Indometer lembaga survei abal-abal dan dibayar pemerintah yang menyebut 90,1 persen menyetujui UU Omnibus Law Cipta Kerja.



“Indometer itu lembaga survei abal-abal yang menyebut hasil survei 90,1 persen menyetujui UU Omnibus Law Cipta Kerja,” kata pengamat politik Muslim Arbi kepada suaranasional, Sabtu (17/10/2020).





Menurut Muslim, rakyat menertawai hasil survei dari Indometer itu. “Saat ini rakyat sudah tidak percaya dengan lembaga survei,” ungkapnya.



Kata Muslim, penguasa akan berusaha untuk menggiring opini melalui lembaga survei, buzzer bahwa UU Omnibus Law Cipta Kerja sangat baik. “Buzzer sudah menjadi musuh rakyat,” papar Muslim.



Temuan survei Indometer menunjukkan sedikit sekali publik yang mendengar atau mengetahui tentang Omnibus Law.
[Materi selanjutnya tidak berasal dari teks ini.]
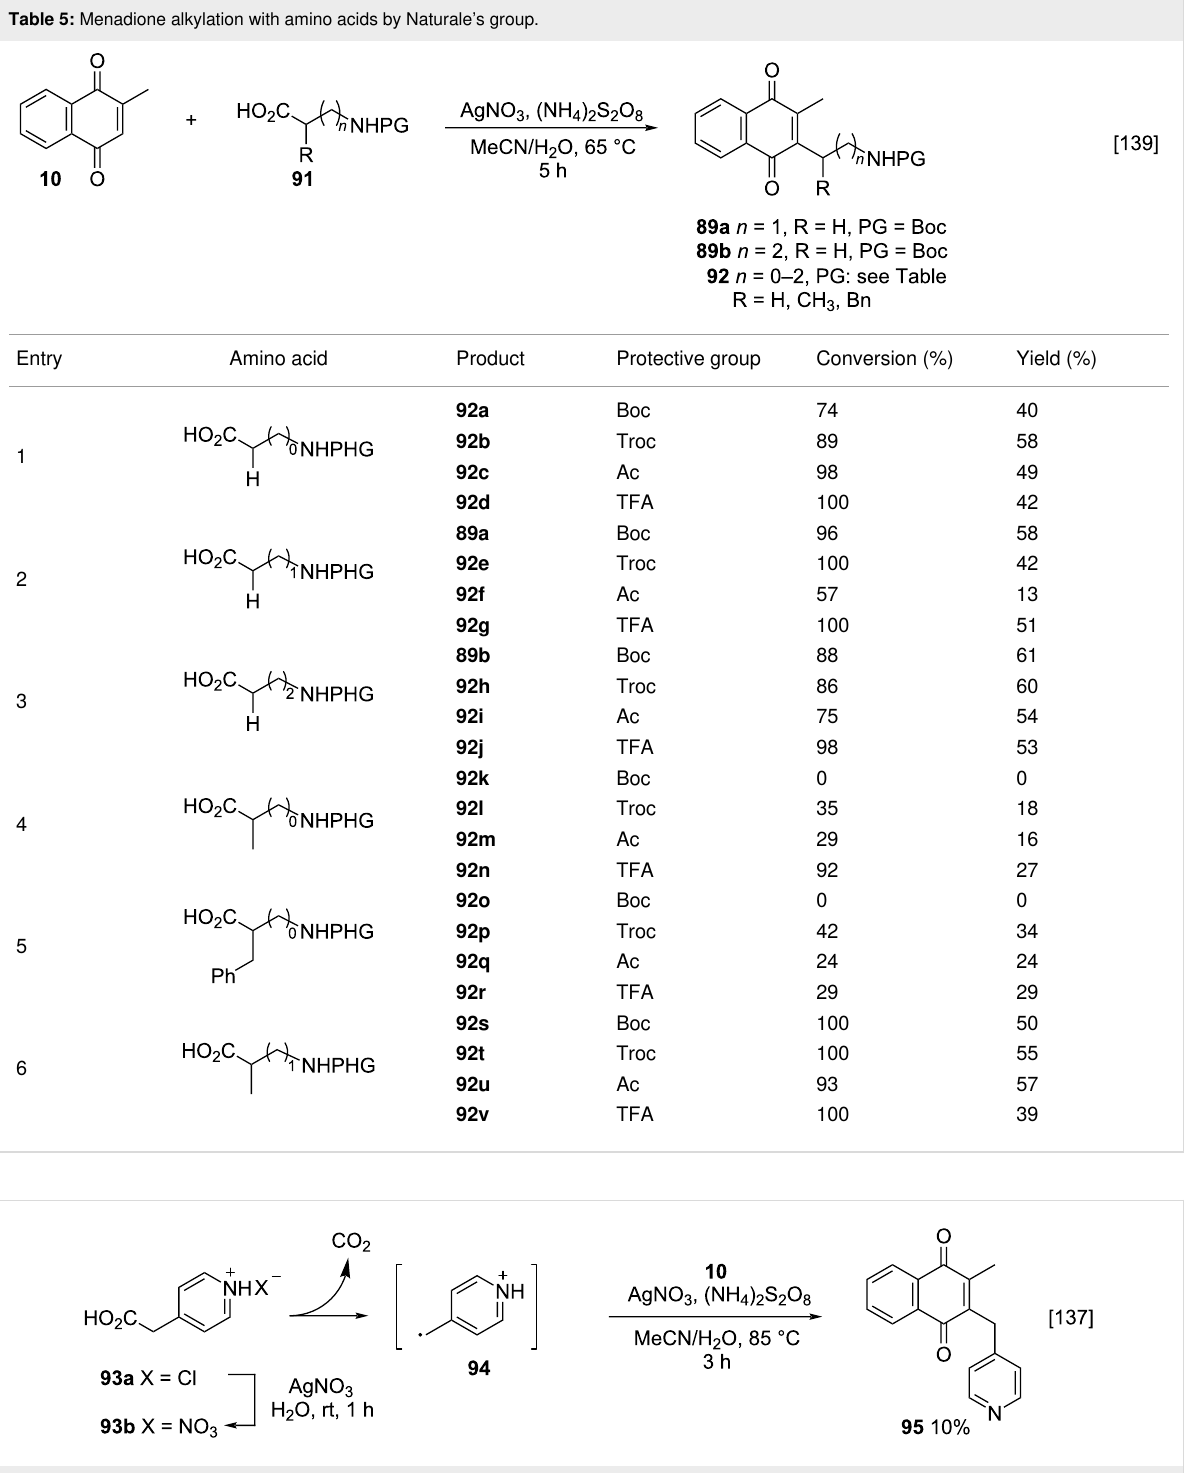
Scheme 31: Menadione alkylation by heterocycles-substituted carboxylic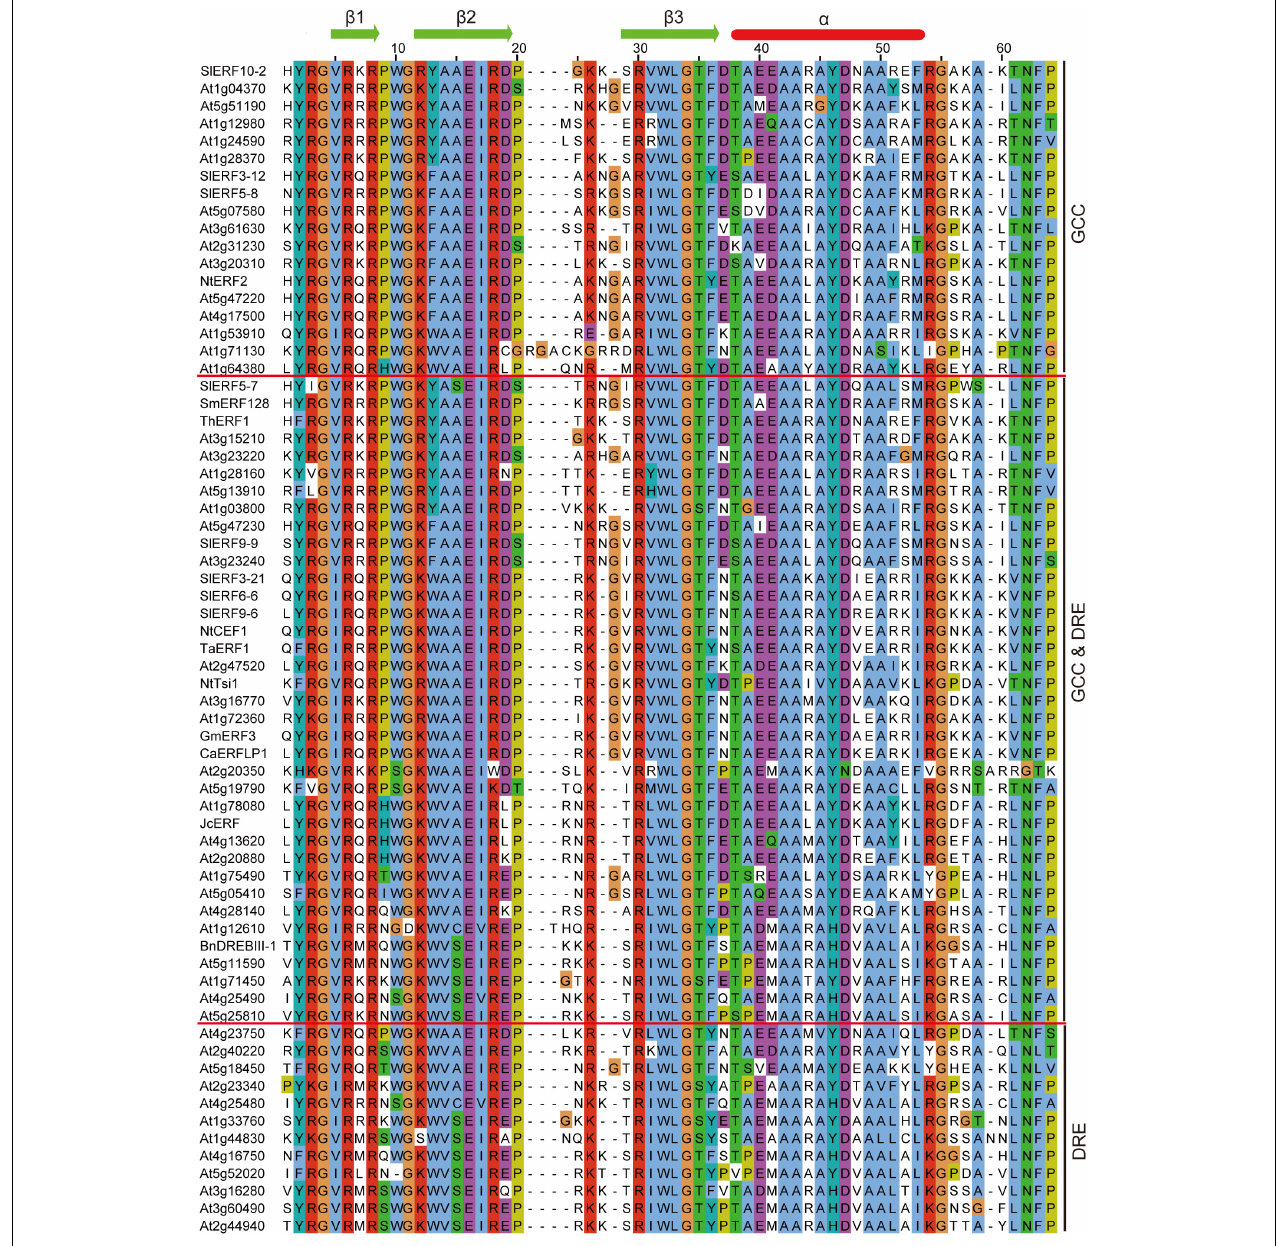
FIGURE 3 | Comparison of the AP2 domain amino acid sequences of 49 A. thaliana and 19 other species ERF proteins. SlERF10-2, SlERF3-12, and SlERF5-8 (Tournier et al., 2003); At1g04370, At5g51190, At1g12980, At1g24590, At1g28370, At5g07580, At3g61630, At2g31230, At3g20310, At4g17500, At1g53910, At1g71130, At1g64380, At3g23220, At1g28160, At5g13910, At1g03800, At2g20350, At5g19790, At4g13620, At2g20880, At1g75490, At4g28140, At1g12610, At1g71450, At4g25490, At2g40220, At5g18450, At2g23340, At4g25480, At1g33760, At1g44830, At4g16750, At5g52020, At3g16280, At3g60490, At4g23750, and At2g44940 (Gong et al., 2008); NtERF2 (Solano et al., 1998); At5g47220, At3g15210, and At5g47230 (Fujimoto et al., 2000); SlERF5-7 (Huang et al., 2004), SmERF128 (Zhang et al., 2019), ThERF1 (Wang et al., 2014), SlERF9-9 (Klay et al., 2018), At3g23240 (Solano et al., 1998), SlERF3-21 (Wu et al., 2008), SlERF6-6 (Zhang et al., 2004), SlERF9-6 (Zhang Z. et al., 2009), NtCEF1 (Lee et al., 2005), TaERF1 (Xu et al., 2007), At2g47520 (Lee et al., 2015), NtTsi1 (Park et al., 2001), At3g16770 (Büttner and Singh, 1997), At1g72360 (Licausi et al., 2010), GmERF3 (Zhang G. et al., 2009), CaERFLP1 (Jae-Hoon et al., 2004), At1g78080 (Lin et al., 2008), JcERF (Tang et al., 2007), At5g05410 (Sakuma et al., 2002), BnDREBIII-1 (Liu et al., 2006), At5g11590 (Wei et al., 2005), and At5g25810 (Sun et al., 2008).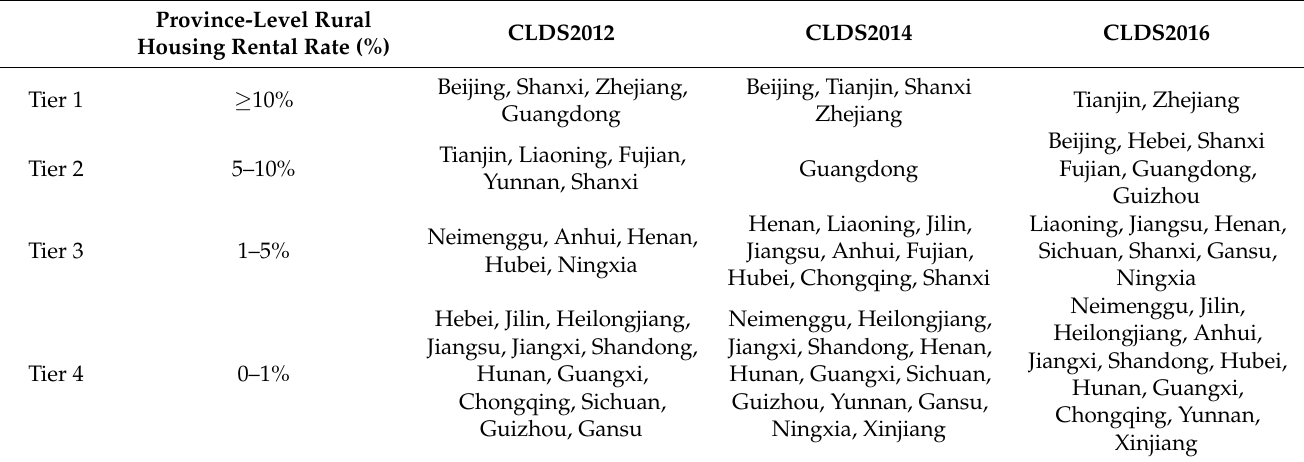
Table 2. Basic situation of China’s rural housing rental rates in each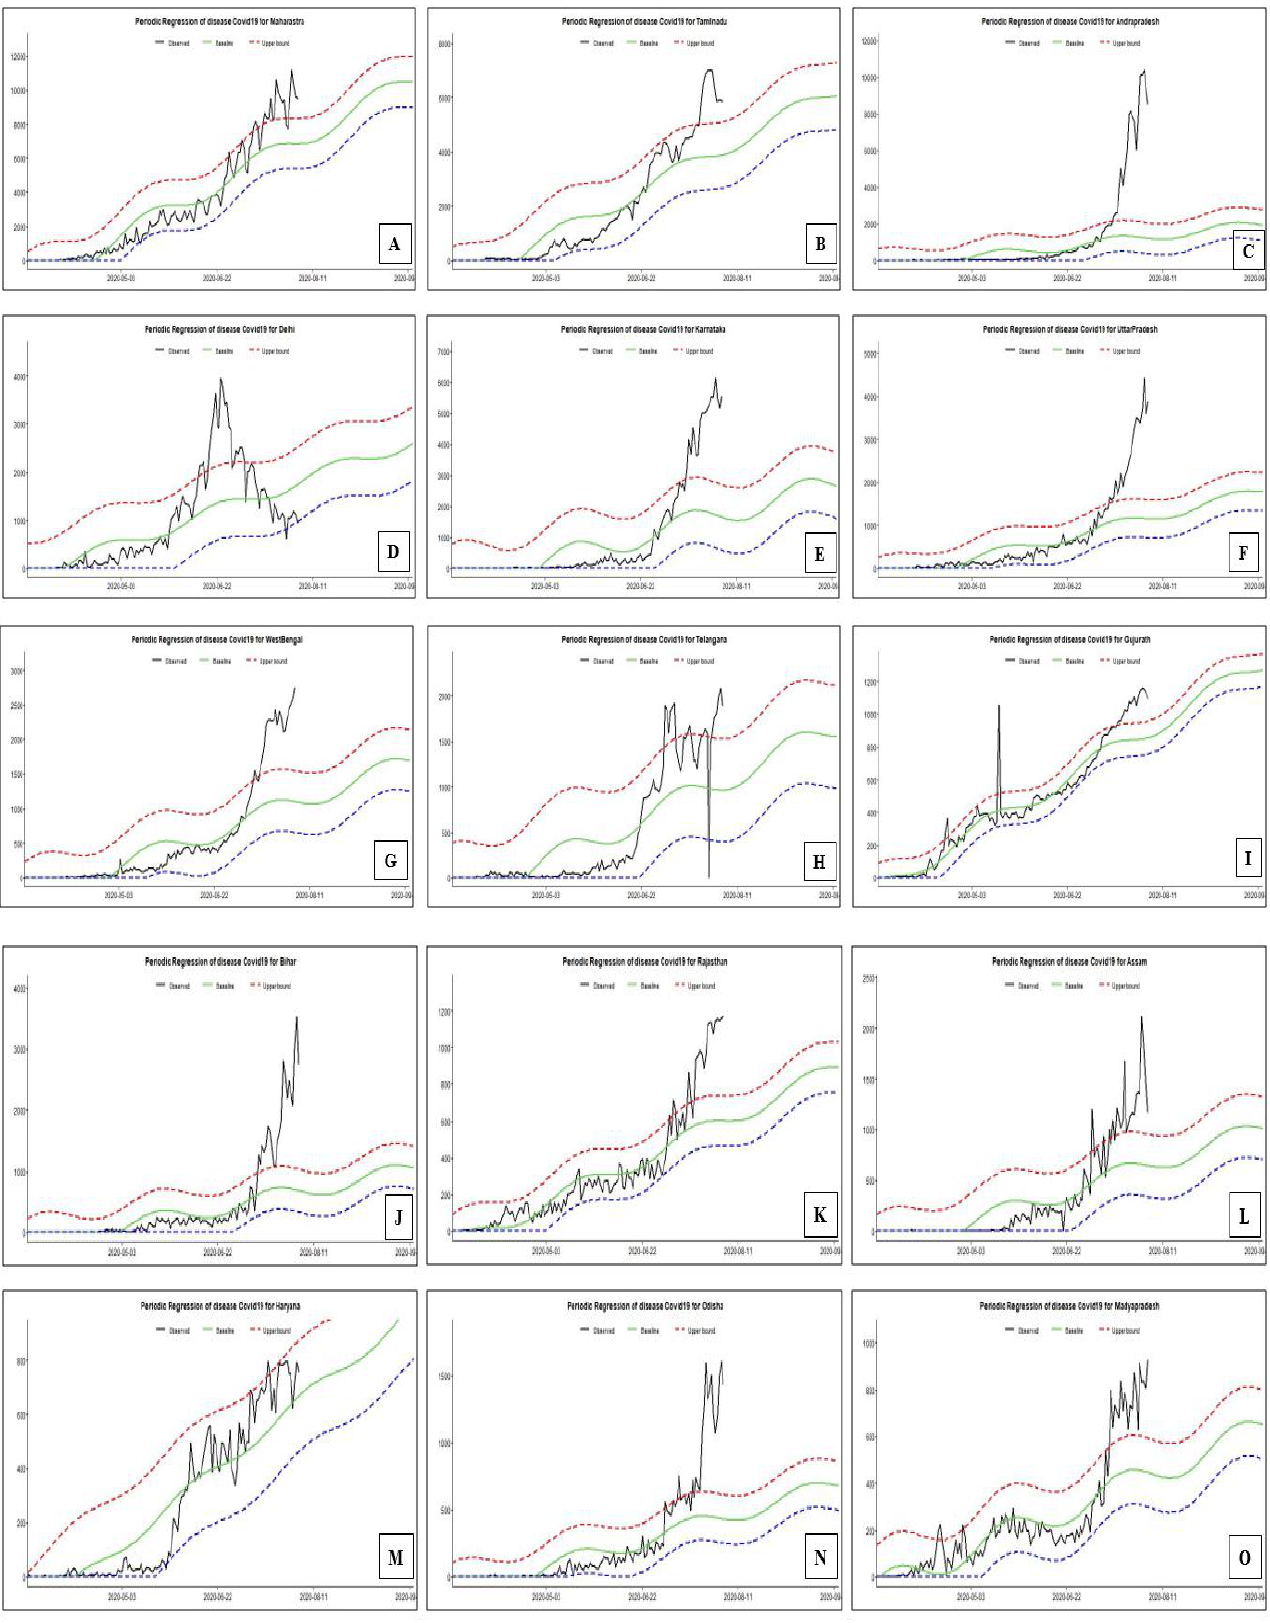
Figure 1: Periodic regression analysis of COVID-19 disease outbreaks in the top 15 highly infected states in India- Maharashtra (A), Tamil Nadu (B), Andhra Pradesh (D), Delhi (C), Karnataka (E), Uttar Pradesh (F), West Bengal (G), Telangana (I), Gujarat (H), Bihar (J), Rajasthan (K), Assam (L), Haryana (M), Odisha (N) and Madhya Pradesh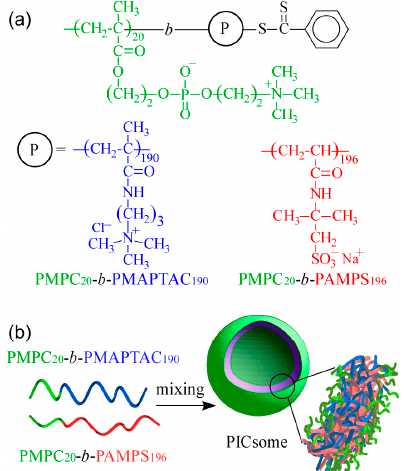
Figure 1. ( a ) Chemical structures of oppositely charged diblock copolymers, poly(2-(methacryloyloxy)ethyl phosphorylcholine)- block -poly((3-(methacrylamido)propyl) trimethylammonium chloride) (PMPC 20 - b -PMAPTAC 190 , P 20 M 190 ) and poly(2-(methacryloyloxy) ethyl phosphorylcholine)- block -poly(sodium 2-(acrylamido)-2-methylpropanesulfonate) (PMPC 20 - b -PAMPS 196 , P 20 A 196 ); ( b ) conceptual illustration of a polyion complex vesicle (PICsome) composed of a stoichiometric charge-neutral mixture of P 20 M 190 and P 20 A 196 .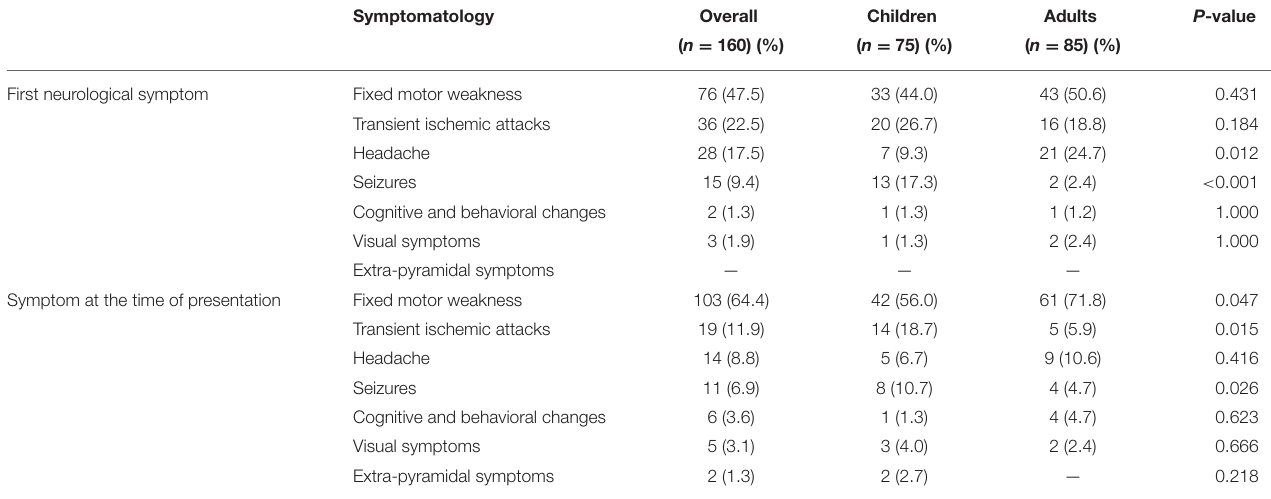
TABLE 2 | Symptomatology of MMA patients at different instances of disease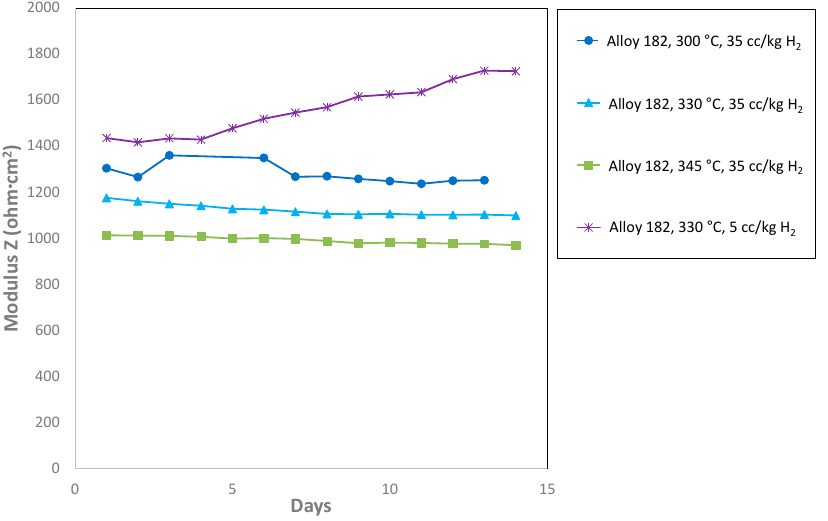
Figure 12. Modulus of the impedance at low frequency as a function of time.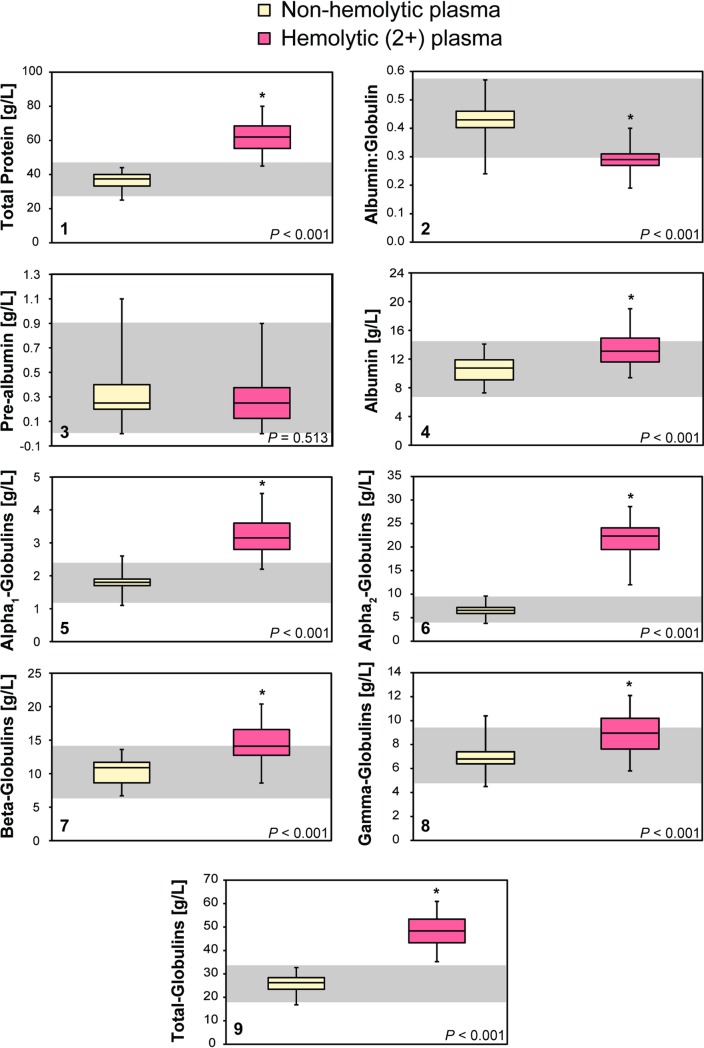
Comparison of proteins (1: total protein; 2: albumin:globulin ratio; 3: pre-albumin; 4: albumin; 5: alpha1-globulins; 6: alpha2-globulins; 7: beta-globulins; 8: gamma-globulins) in non-hemolytic and hemolytic plasma from leatherback sea turtles (Dermochelys coriacea).The line represents the median, the boxes represent the first and third quartiles, while the whiskers represent the range. * indicates a significant difference between the two samples as determined by a paired-samples t-test (P < 0.0033). Data is presented in SI units.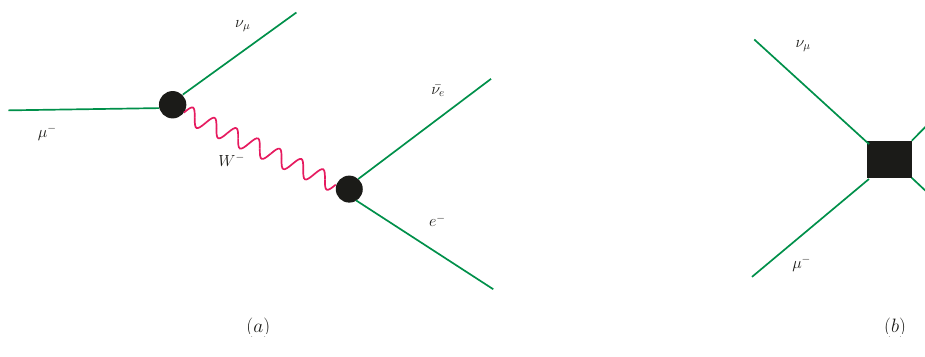
Figure 6. Three-body decay of muon: (cid:22) (cid:0) e (cid:0) + (cid:22) (cid:23) e + (cid:23) (cid:22) . This process gives an estimation ! for Fermi constant ( ). The (a) [ ] depicts the modi(cid:12)ed Feynman vertex (renormalizable + (cid:15) G F corrections due to dimension-6 operators), and (b) [ (cid:4) ] represents the e(cid:11)ective four-Fermi vertex.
Hanya 31,2 persen publik yang tahu, sebagian besar sebanyak 68,8 persen mengaku sama sekali tidak tahu.



Di antara yang mengetahui, hampir semuanya menyatakan setuju dengan Omnibus Law. Sebanyak 90,1 persen publik setuju, hanya 8,6 persen yang terang-terangan menolak, dan sisanya 1,3 persen tidak tahu/tidak menjawab.



“Hanya 30-an persen publik yang mengetahui tentang RUU Omnibus Law Cipta Kerja, di antara yang mengetahui lebih dari 90 persen setuju dengan RUU tersebut,” ungkap Direktur Eksekutif lembaga survei Indometer Leonard SB dalam press release di Jakarta, Jumat (16/10/2020).



Menurut Leonard, hal ini sekaligus menjadi catatan kritis bagi pemerintah, di mana rumusan kebijakan yang dinilai sangat strategis kurang dikomunikasikan kepada publik. Simpang siurnya informasi menyebabkan muncul banyak tudingan hoaks terhadap isi Omnibus Law yang beredar.



Seperti diketahui, RUU Cipta Kerja merupakan paket pertama dari rangkaian Omnibus Law yang digagas Presiden Jokowi. Tujuan besarnya adalah untuk menyederhanakan regulasi, di mana perubahan terhadap puluhan UU dilakukan sekaligus, tidak satu per satu.



Leonard menambahkan minimnya sosialisasi bisa jadi karena faktor pandemi Covid-19 yang melanda Indonesia sejak Maret 2020. Pembahasan cenderung dilakukan tertutup oleh pemerintah dan DPR, hingga tiba-tiba disahkan pada awal Oktober 2020.



“Di antara yang menyatakan setuju, alasan utama adalah bahwa Omnibus Law bisa menciptakan lapangan kerja (75,4 persen), hanya 13,4 persen tidak setuju, dan 11,3 persen tidak tahu/tidak jawab,” papar Leonard.